Sul Fatto la denuncia di un medico che lavora in un ospedale ligure. Mantiene l’anonimato perché teme il licenziamento. Ha più di 60 anni e qualche patologia pregressa, ma nonostante questo lavora dalle 12 alle 16 ore per curare i malati Covid-19. Ma non nasconde di avere paura, perché alla sua età e nelle sue condizioni, se finisse in terapia intensiva, contagiato, i suoi colleghi potrebbero decidere di non accettarlo in reparto.
“E non potrei biasimarli, bisogna scegliere chi ha maggiori possibilità di guarire”.
Il medico parla di una regola non scritta.
“Che, però, tutti conosciamo. A parità di altre condizioni i nati dopo il 1960 hanno accesso prioritario alla terapia intensiva. Per chi ha più di sessant’anni la precedenza va a chi non ha comorbidità… cioè non io”.
Nonostante il rischio, si prende cura dei malati, dopo una vita dedicata alla medicina.

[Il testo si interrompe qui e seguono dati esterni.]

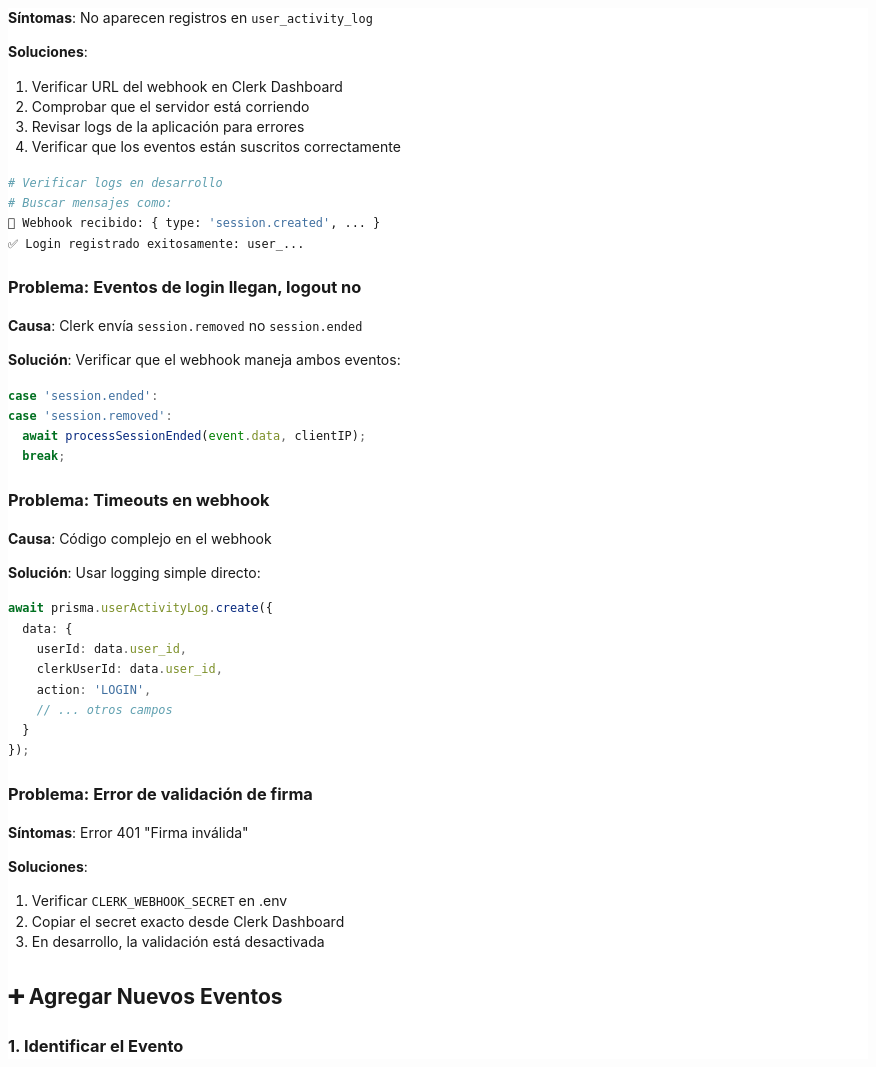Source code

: **Síntomas**: No aparecen registros en `user_activity_log`

**Soluciones**:
1. Verificar URL del webhook en Clerk Dashboard
2. Comprobar que el servidor está corriendo
3. Revisar logs de la aplicación para errores
4. Verificar que los eventos están suscritos correctamente

```bash
# Verificar logs en desarrollo
# Buscar mensajes como:
📨 Webhook recibido: { type: 'session.created', ... }
✅ Login registrado exitosamente: user_...
```

### Problema: Eventos de login llegan, logout no

**Causa**: Clerk envía `session.removed` no `session.ended`

**Solución**: Verificar que el webhook maneja ambos eventos:
```typescript
case 'session.ended':
case 'session.removed':
  await processSessionEnded(event.data, clientIP);
  break;
```

### Problema: Timeouts en webhook

**Causa**: Código complejo en el webhook

**Solución**: Usar logging simple directo:
```typescript
await prisma.userActivityLog.create({
  data: {
    userId: data.user_id,
    clerkUserId: data.user_id,
    action: 'LOGIN',
    // ... otros campos
  }
});
```

### Problema: Error de validación de firma

**Síntomas**: Error 401 "Firma inválida"

**Soluciones**:
1. Verificar `CLERK_WEBHOOK_SECRET` en .env
2. Copiar el secret exacto desde Clerk Dashboard
3. En desarrollo, la validación está desactivada

## ➕ Agregar Nuevos Eventos

### 1. Identificar el Evento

Ma è arrabbiato, perché ai medici non è stata detta la verità.
“I primi giorni mi sono sentito dire che non ci davano le mascherine perché non servivano: una balla colossale, non ce le davano perché non c’erano. Perché, nonostante si sapesse da mesi che poteva arrivare il Coronavirus, non si è provveduto a procurarle. Vale per lo Stato, come per le Regioni. Manca verità quando si tace che da decenni in Liguria, con la sinistra o la destra, si sono smantellati ospedali pubblici. Prima dell’epidemia volevano privatizzarne quattro o cinque rischiando di lasciare ai privati le attività redditizie e rifilare al pubblico le più onerose. Hanno smantellato anche pneumologie. Ecco il risultato”.
In Italia, spiega, c’è una mortalità maggiore perché ci sono più anziani, ma non solo.
“Da noi ci sono 5 mila posti di terapia intensiva, in Germania 28 mila. Questo è essenziale per salvare vite umane visto che non esistono vaccino, né cura”.